→ SELECTION

────

# G27 Gen 4 Failure to Fire on First Round



## cabrego (Dec 19, 2011)

Hey guys and gals, I am glad I found this site because so far I have had a terrible experience at glock talk. So hopefully, this site is much better so far it seems much betters 

I am new owner of a a new G27 gen 4 and I shot through the first 100 rounds without issue. During my second outing the gun (I was not shooting both times) had two failure to fires on the first round of a fresh magazine. During both occasions the gun was loaded in the full battery position,and the shooter of course manually pulled the slide back, I do not recall how they exactly finished up the load of the first round. Also, I did inspect the striker mark on the round that did not fire. I did fire the round later on.

Is this completely unheard of with these guns or so should not be concerned. I guessing the gun could have been slightly out of battery but I have no way of know now for sure. The fact that I was not the shooter leads me to believe the gun may not have been 100% in battery. Any suggestions would be appreciated.

Thanks!


----------



## Cat (Apr 12, 2011)

Call glock with your s/n.

Recoil Spring Exchange Program | GLOCK USA


----------



## rgrundy (Jul 16, 2011)

You were shooting new factory ammo or reloads? Reloaded 40's may have bulges in them from an unsupported barrel and don't like to go through some guns especially if the first round isn't slammed home it won't lock up all the way. My Gen3 Glock 35 has a real problem with them. The only other thing would be to completely strip the slide and see if there are any burrs or debris in the striker/striker safety area and be sure it is wiped dry after. Then call Glock if it is still a problem. Remember a semi-auto pistol was meant to have the slide slammed home so it may be a good idea to use the slide release instead of slingshotting it.


----------



## cabrego (Dec 19, 2011)

────

→ TASK TO COMPLETE
In the G27 thread, rewrite the part that opens with the words containing "## rgrundy (Jul" and closes with "of slingshotting it.", changing "slide release" to "slide stop lever".

────

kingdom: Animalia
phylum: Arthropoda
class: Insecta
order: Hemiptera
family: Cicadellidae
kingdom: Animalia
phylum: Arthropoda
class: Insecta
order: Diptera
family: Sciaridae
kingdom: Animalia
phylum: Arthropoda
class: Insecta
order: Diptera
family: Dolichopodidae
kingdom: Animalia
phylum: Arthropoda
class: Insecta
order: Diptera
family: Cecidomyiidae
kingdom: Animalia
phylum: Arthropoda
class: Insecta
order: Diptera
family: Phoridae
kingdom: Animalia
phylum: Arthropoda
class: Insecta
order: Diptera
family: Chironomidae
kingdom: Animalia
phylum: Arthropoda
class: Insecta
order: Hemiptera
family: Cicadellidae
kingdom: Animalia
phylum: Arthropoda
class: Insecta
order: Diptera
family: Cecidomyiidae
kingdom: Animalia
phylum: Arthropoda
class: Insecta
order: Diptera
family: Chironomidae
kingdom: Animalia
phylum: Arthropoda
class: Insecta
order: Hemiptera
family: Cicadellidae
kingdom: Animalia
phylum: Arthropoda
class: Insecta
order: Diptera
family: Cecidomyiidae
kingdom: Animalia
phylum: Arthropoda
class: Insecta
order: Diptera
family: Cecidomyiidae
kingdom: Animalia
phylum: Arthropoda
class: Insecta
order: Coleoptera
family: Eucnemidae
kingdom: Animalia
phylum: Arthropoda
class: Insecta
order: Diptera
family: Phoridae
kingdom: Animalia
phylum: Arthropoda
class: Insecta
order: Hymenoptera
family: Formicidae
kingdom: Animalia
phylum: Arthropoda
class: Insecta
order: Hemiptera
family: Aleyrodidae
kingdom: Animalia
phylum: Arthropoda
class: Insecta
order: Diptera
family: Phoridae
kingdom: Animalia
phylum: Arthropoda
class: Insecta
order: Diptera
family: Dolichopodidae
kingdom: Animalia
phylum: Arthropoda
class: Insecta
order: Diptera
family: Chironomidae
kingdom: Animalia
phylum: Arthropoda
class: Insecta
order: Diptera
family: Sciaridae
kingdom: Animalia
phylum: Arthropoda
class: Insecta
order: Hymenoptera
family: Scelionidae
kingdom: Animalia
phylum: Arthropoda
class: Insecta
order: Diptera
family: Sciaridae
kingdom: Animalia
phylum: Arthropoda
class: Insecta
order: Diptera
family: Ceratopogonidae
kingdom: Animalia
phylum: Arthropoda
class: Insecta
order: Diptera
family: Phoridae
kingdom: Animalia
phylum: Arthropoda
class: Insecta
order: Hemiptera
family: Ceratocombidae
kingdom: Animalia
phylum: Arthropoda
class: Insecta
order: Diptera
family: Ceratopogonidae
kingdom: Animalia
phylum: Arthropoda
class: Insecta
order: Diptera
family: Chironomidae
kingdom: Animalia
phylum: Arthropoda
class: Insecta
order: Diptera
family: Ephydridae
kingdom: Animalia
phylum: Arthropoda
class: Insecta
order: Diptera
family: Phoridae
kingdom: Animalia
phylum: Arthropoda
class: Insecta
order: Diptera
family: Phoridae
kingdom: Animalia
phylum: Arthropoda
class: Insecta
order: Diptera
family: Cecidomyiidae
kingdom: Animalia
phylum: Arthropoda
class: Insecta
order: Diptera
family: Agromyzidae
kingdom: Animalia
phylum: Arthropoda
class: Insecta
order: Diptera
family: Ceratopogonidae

────

→ CORRECT OUTPUT
## rgrundy (Jul 16, 2011)

You were shooting new factory ammo or reloads? Reloaded 40's may have bulges in them from an unsupported barrel and don't like to go through some guns especially if the first round isn't slammed home it won't lock up all the way. My Gen3 Glock 35 has a real problem with them. The only other thing would be to completely strip the slide and see if there are any burrs or debris in the striker/striker safety area and be sure it is wiped dry after. Then call Glock if it is still a problem. Remember a semi-auto pistol was meant to have the slide slammed home so it may be a good idea to use the slide stop lever instead of slingshotting it.